Body composition determines direct FFA storage pattern in overweight women

Direct FFA storage in adipose tissue is a recently appreciated pathway for postabsorptive lipid storage. We evaluated the effect of body fat distribution on direct FFA storage in women with different obesity phenotypes. Twenty-eight women [10 upper body overweight/obese (UBO; WHR >0.85, BMI >28 kg/m(2)), 11 lower body overweight/obese (LBO; WHR <0.80, BMI >28 kg/m(2)), and 7 lean (BMI <25 kg/m(2))] received an intravenous bolus dose of [9,10-(3)H]palmitate- and [1-(14)C]triolein-labeled VLDL tracer followed by upper body subcutaneous (UBSQ) and lower body subcutaneous (LBSQ) fat biopsies. Regional fat mass was assessed by combining DEXA and CT scanning. We report greater fractional storage of FFA in UBSQ fat in UBO women compared with lean women (P < 0.01). The LBO women had greater storage per 10(6) fat cells in LBSQ adipocytes compared with UBSQ adipocytes (P = 0.04), whereas the other groups had comparable storage in UBSQ and LBSQ adipocytes. Fractional FFA storage was significantly associated with fractional VLDL-TG storage in both UBSQ (P < 0.01) and LBSQ (P = 0.03) adipose tissue. In conclusion, UBO women store a greater proportion of FFA in the UBSQ depot compared with lean women. In addition, LBO women store FFA more efficiently in LBSQ fat cells compared with UBSQ fat cells, which may play a role in development of their LBO phenotype. Finally, direct FFA storage and VLDL-TG fatty acid storage are correlated, indicating they may share a common rate-limiting pathway for fatty acid storage in adipose tissue.     
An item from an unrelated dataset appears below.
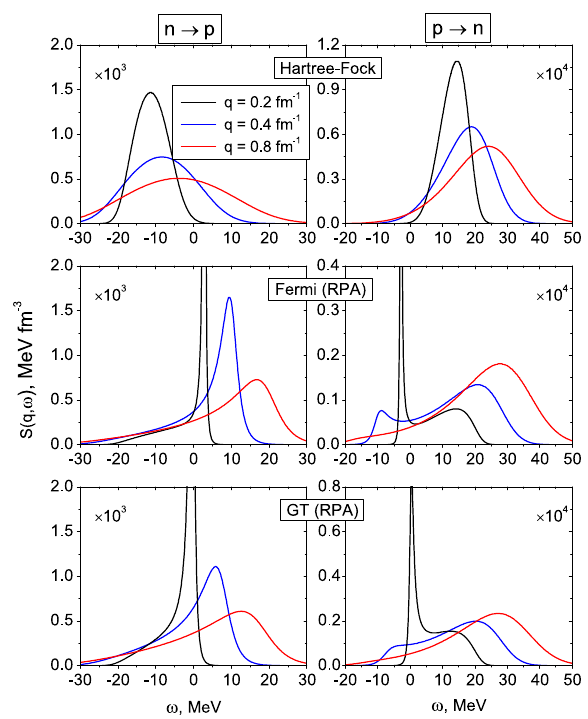
Figure 2. (Color online) Finite temperature ( T = 8 MeV) strength functions calculated with the LNS Skyrme potential at three val- ues of momentum transfer. The density and the proton fraction are the same as in Fig.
Meal Fat Storage in Subcutaneous Adipose Tissue: Comparison of Pioglitazone and Glipizide Treatment of Type 2 Diabetes

Treatment of type 2 diabetes (T2DM) with pioglitazone changes abdominal fat in the opposite direction as treatment with glipizide. To determine whether these two medications affect adipose tissue meal fatty acid storage differently we studied 19 T2DM treated with either pioglitazone (n = 8) or glipizide (n = 11) and 11 non‐DM control subjects matched for age, BMI, abdominal and leg fat. A breakfast mixed meal containing [1‐¹⁴C]triolein was given and abdominal and femoral subcutaneous (sc) adipose tissue biopsies were collected 6 and 24 h later to measure meal fatty acid storage. The portion of meal fatty acids stored in upper body sc and lower body sc adipose tissue did not differ between non‐DM and T2DM subjects either at 6 or 24 h. Likewise, meal fatty acid storage did not differ between the T2DM participants treated with pioglitazone or glipizide. We conclude that meal fatty acid storage in upper body and lower body sc adipose tissue is not abnormal in T2DM patients treated with pioglitazone or glipizide.